* Aim of the exercise
A line qualifies if it holds the string "period". Copy every qualifying line from the records.

* Entries shown

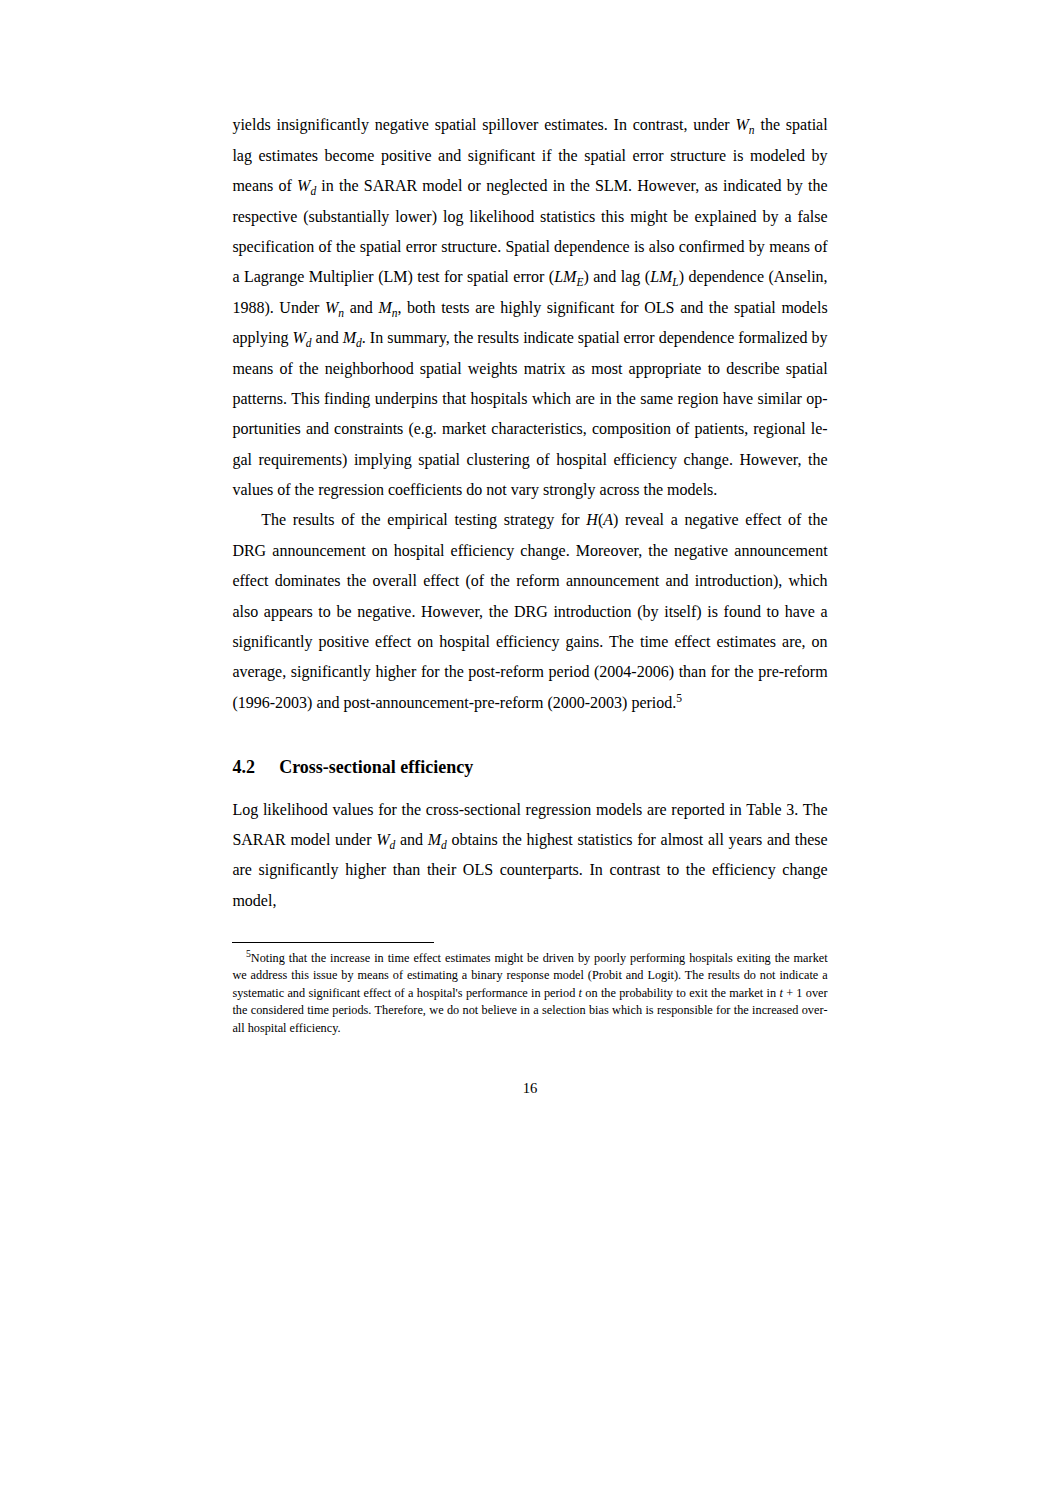yields insignificantly negative spatial spillover estimates. In contrast, under Wn the spatial lag estimates become positive and significant if the spatial error structure is modeled by means of Wd in the SARAR model or neglected in the SLM. However, as indicated by the respective (substantially lower) log likelihood statistics this might be explained by a false specification of the spatial error structure. Spatial dependence is also confirmed by means of a Lagrange Multiplier (LM) test for spatial error (LME) and lag (LML) dependence (Anselin, 1988). Under Wn and Mn, both tests are highly significant for OLS and the spatial models applying Wd and Md. In summary, the results indicate spatial error dependence formalized by means of the neighborhood spatial weights matrix as most appropriate to describe spatial patterns. This finding underpins that hospitals which are in the same region have similar opportunities and constraints (e.g. market characteristics, composition of patients, regional legal requirements) implying spatial clustering of hospital efficiency change. However, the values of the regression coefficients do not vary strongly across the models.
The results of the empirical testing strategy for H(A) reveal a negative effect of the DRG announcement on hospital efficiency change. Moreover, the negative announcement effect dominates the overall effect (of the reform announcement and introduction), which also appears to be negative. However, the DRG introduction (by itself) is found to have a significantly positive effect on hospital efficiency gains. The time effect estimates are, on average, significantly higher for the post-reform period (2004-2006) than for the pre-reform (1996-2003) and post-announcement-pre-reform (2000-2003) period.5
4.2 Cross-sectional efficiency
Log likelihood values for the cross-sectional regression models are reported in Table 3. The SARAR model under Wd and Md obtains the highest statistics for almost all years and these are significantly higher than their OLS counterparts. In contrast to the efficiency change model,
5Noting that the increase in time effect estimates might be driven by poorly performing hospitals exiting the market we address this issue by means of estimating a binary response model (Probit and Logit). The results do not indicate a systematic and significant effect of a hospital's performance in period t on the probability to exit the market in t + 1 over the considered time periods. Therefore, we do not believe in a selection bias which is responsible for the increased overall hospital efficiency.
16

* Worked solution
The results of the empirical testing strategy for H(A) reveal a negative effect of the DRG announcement on hospital efficiency change. Moreover, the negative announcement effect dominates the overall effect (of the reform announcement and introduction), which also appears to be negative. However, the DRG introduction (by itself) is found to have a significantly positive effect on hospital efficiency gains. The time effect estimates are, on average, significantly higher for the post-reform period (2004-2006) than for the pre-reform (1996-2003) and post-announcement-pre-reform (2000-2003) period.5
5Noting that the increase in time effect estimates might be driven by poorly performing hospitals exiting the market we address this issue by means of estimating a binary response model (Probit and Logit). The results do not indicate a systematic and significant effect of a hospital's performance in period t on the probability to exit the market in t + 1 over the considered time periods. Therefore, we do not believe in a selection bias which is responsible for the increased overall hospital efficiency.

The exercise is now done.